_Job item A_. Extract every line of text from the entries that come after the workholding guide below, keeping each line unchanged and leaving out the pictures.
(Document text begins)
Part 1 of The Complete Guide to Stationary Workholding and Machining Fixtures
“Time is money.”
“If you’re not making chips you’re not making money.”
If you’re in the machining business, you’ve heard these two sayings. The first one is about reducing cycle times, making your widgets quickly. The second is about using your machines to the fullest. If your machines are not actively removing material from the workpiece, i.e. making chips, then you are wasting valuable capital resources. Cycle times are composed of both chip-making and non-chip-making activities, and it is our goal to reduce those wasteful non-chip-making activities. That is where workholding comes in.
The choice of fixtures and devices to hold the workpiece during machining can have a large effect on cycle time and profitability of machining operations. In this series, we will explore how the choice of workholding systems impacts both the economics and the physics of the machining process.
Economics is about time and money, and it prompts us to minimize the time spent in all phases of the machining business in order to increase profitability. Essentially, it tells us what we want to do. The economics of the machining business pressures us to constantly improve the productivity of our operations. To do this, we must make optimal use of our shop floor personnel and of the machine tools in our inventory. This can take the form of effective scheduling to minimize idle time, e.g. excess capacity; as well as minimizing cycle time for making individual pieces.
(Document text ends)
_Job item B_. Copy the part of the workholding guide above between "If you’re in" and "workholding comes in.", inclusive, word for word.
(Data for this exercise begins)
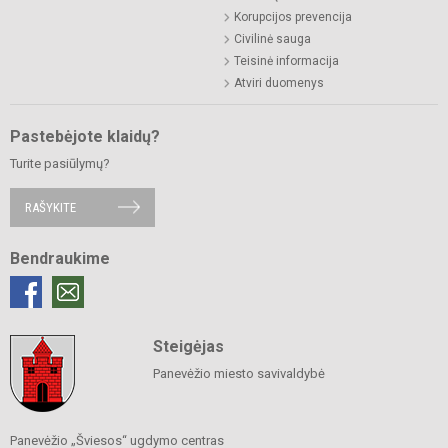
Korupcijos prevencija
Civilinė sauga
Teisinė informacija
Atviri duomenys
Pastebėjote klaidų?
Turite pasiūlymų?
RAŠYKITE
Bendraukime
Steigėjas
Panevėžio miesto savivaldybė
Panevėžio „Šviesos“ ugdymo centras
(Data for this exercise ends)
_Solution A_.
Korupcijos prevencija
Civilinė sauga
Teisinė informacija
Atviri duomenys
Pastebėjote klaidų?
Turite pasiūlymų?
RAŠYKITE
Bendraukime
Steigėjas
Panevėžio miesto savivaldybė
Panevėžio „Šviesos“ ugdymo centras

_Solution B_.
If you’re in the machining business, you’ve heard these two sayings. The first one is about reducing cycle times, making your widgets quickly. The second is about using your machines to the fullest. If your machines are not actively removing material from the workpiece, i.e. making chips, then you are wasting valuable capital resources. Cycle times are composed of both chip-making and non-chip-making activities, and it is our goal to reduce those wasteful non-chip-making activities. That is where workholding comes in.